New York City’s Film Forum has announced the US theatrical premiere of the riveting Argentine documentary The Trial / El juicio by Ulises de la Órden, which reveals never-before-seen testimony by victims of Argentina’s dictatorship in the largest trial for crimes against humanity since Nuremberg. The film, which premiered at the 2023 Berlin International Film Festival and was featured at the Museum of Modern Art as part of Doc Fortnight. opens on Friday, September 22, with director de la Órden in attendance on opening weekend.
Last year’s Oscar-nominated feature Argentina, 1985 rekindled interest in Argentina’s murderous military dictatorship (1976-1983). The Trial, based on never-before-seen courtroom footage, is a shocking record of Junta leaders brought to justice in the first major tribunal for crimes against humanity since Nuremberg.

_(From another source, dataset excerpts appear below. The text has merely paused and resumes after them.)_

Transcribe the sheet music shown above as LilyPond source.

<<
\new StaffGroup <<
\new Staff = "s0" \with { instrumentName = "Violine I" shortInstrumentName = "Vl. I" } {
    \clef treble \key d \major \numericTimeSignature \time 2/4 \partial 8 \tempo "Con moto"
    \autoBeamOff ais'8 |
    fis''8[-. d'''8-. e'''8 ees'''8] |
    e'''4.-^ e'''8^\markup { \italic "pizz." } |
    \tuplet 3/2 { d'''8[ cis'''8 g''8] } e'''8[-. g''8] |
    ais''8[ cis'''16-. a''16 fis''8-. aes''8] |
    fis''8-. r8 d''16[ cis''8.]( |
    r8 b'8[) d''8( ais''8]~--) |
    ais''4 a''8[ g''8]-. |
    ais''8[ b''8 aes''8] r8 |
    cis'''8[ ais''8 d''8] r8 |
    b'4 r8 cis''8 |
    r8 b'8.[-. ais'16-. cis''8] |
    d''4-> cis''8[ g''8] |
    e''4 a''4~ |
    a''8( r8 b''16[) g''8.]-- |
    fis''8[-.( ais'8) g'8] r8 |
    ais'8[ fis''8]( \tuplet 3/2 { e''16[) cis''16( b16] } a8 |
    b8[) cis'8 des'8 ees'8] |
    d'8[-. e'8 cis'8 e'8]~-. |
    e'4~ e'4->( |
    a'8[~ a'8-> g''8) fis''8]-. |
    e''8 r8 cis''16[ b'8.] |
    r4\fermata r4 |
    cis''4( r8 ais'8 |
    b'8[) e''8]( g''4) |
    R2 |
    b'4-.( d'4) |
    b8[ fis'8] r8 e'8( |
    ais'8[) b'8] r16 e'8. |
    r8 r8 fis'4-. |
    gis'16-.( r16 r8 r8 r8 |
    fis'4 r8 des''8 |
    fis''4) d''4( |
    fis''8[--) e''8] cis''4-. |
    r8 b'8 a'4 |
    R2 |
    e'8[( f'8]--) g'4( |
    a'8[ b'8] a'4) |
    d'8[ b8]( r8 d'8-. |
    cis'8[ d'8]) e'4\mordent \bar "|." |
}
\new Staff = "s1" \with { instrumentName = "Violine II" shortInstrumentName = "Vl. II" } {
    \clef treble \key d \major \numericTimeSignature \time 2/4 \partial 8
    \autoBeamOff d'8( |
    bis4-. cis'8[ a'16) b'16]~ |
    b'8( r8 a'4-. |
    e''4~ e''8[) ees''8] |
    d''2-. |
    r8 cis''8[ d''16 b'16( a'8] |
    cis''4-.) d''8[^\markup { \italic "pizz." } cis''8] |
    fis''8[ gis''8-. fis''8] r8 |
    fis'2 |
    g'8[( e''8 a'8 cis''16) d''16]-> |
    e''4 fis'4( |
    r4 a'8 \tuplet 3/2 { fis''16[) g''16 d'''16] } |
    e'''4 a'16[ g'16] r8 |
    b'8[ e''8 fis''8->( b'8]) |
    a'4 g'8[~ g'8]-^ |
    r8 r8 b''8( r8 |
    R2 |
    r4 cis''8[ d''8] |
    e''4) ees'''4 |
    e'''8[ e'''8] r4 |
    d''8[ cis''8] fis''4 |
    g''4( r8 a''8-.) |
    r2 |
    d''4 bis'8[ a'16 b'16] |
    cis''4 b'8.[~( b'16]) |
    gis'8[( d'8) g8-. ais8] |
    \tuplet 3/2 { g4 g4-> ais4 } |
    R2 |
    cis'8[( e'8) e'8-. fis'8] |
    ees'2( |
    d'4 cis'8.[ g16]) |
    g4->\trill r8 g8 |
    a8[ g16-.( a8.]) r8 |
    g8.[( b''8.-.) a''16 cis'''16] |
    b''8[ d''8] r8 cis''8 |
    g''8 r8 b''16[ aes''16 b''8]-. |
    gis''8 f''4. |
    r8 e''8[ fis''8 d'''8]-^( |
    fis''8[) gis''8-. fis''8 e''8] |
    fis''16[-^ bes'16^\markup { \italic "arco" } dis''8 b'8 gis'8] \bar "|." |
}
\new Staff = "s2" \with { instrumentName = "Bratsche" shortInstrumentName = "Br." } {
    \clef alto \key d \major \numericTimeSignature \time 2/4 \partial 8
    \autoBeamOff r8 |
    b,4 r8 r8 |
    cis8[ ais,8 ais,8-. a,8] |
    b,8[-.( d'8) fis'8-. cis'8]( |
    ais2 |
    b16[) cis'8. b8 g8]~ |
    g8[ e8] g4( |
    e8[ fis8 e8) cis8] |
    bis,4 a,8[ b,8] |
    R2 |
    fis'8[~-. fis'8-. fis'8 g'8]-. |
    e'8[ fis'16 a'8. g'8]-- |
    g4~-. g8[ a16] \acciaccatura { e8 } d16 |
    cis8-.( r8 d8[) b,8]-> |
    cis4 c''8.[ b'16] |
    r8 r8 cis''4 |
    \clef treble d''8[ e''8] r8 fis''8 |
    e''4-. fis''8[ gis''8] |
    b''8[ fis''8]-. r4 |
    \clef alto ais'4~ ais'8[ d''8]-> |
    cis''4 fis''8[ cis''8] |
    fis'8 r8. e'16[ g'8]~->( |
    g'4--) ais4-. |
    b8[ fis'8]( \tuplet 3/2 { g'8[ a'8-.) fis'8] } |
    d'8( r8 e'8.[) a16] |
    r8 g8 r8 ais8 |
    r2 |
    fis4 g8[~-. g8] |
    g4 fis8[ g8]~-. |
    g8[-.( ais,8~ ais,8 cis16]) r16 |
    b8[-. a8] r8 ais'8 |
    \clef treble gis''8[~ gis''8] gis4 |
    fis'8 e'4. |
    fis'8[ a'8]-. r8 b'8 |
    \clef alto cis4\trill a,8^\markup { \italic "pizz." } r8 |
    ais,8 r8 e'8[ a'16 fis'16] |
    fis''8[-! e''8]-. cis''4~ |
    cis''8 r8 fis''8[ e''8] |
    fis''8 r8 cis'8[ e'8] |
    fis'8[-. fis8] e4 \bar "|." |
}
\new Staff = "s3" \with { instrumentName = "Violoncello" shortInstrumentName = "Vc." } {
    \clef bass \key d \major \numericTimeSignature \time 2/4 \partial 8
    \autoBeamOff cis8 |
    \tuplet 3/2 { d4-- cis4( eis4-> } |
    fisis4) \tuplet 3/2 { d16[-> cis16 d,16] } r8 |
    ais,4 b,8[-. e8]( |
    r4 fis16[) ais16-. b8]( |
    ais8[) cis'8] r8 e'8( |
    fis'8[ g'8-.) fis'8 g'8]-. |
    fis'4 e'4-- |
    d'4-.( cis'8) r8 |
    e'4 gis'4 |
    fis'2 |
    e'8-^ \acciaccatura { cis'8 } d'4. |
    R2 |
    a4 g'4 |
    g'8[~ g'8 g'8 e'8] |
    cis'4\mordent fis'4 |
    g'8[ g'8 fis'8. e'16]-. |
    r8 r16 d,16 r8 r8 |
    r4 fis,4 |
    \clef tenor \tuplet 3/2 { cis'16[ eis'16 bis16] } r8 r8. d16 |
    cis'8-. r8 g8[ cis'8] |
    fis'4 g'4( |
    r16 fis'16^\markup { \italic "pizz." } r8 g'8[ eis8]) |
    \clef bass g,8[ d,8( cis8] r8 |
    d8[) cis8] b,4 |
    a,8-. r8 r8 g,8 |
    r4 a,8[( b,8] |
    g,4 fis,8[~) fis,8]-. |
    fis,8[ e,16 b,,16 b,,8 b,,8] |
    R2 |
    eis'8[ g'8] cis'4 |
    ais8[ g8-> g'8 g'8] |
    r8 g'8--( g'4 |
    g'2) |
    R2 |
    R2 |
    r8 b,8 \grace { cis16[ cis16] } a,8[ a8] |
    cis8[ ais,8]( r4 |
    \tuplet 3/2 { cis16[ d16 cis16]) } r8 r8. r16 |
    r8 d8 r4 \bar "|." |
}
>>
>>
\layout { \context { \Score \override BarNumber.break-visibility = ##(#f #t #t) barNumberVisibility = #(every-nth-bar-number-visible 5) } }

Facing a group of nine former military officers — including the infamous Jorge Rafael Videla, onetime President of Argentina — survivors and parents of the disappeared (los desaparecidos) recount harassment, property theft, kidnapping (high school students abducted during the “Night of the Pencils”), the theft of newborn babies, torture, rape, and mass killings. The defense testifies that their “dirty war” was a response to subversives and leftist terror. The chief prosecutor legendarily ends his closing argument: “¡Nunca más!”
The Trial is constructed in two parts, organized by thematic clusters from 530+ hours of testimony footage (composed entirely of video shot during the proceedings, captured on two stationary video cameras). The recordings, initially stashed from public reach by trial judges, sat in Norwegian government vaults in Oslo for more than two decades before being rediscovered.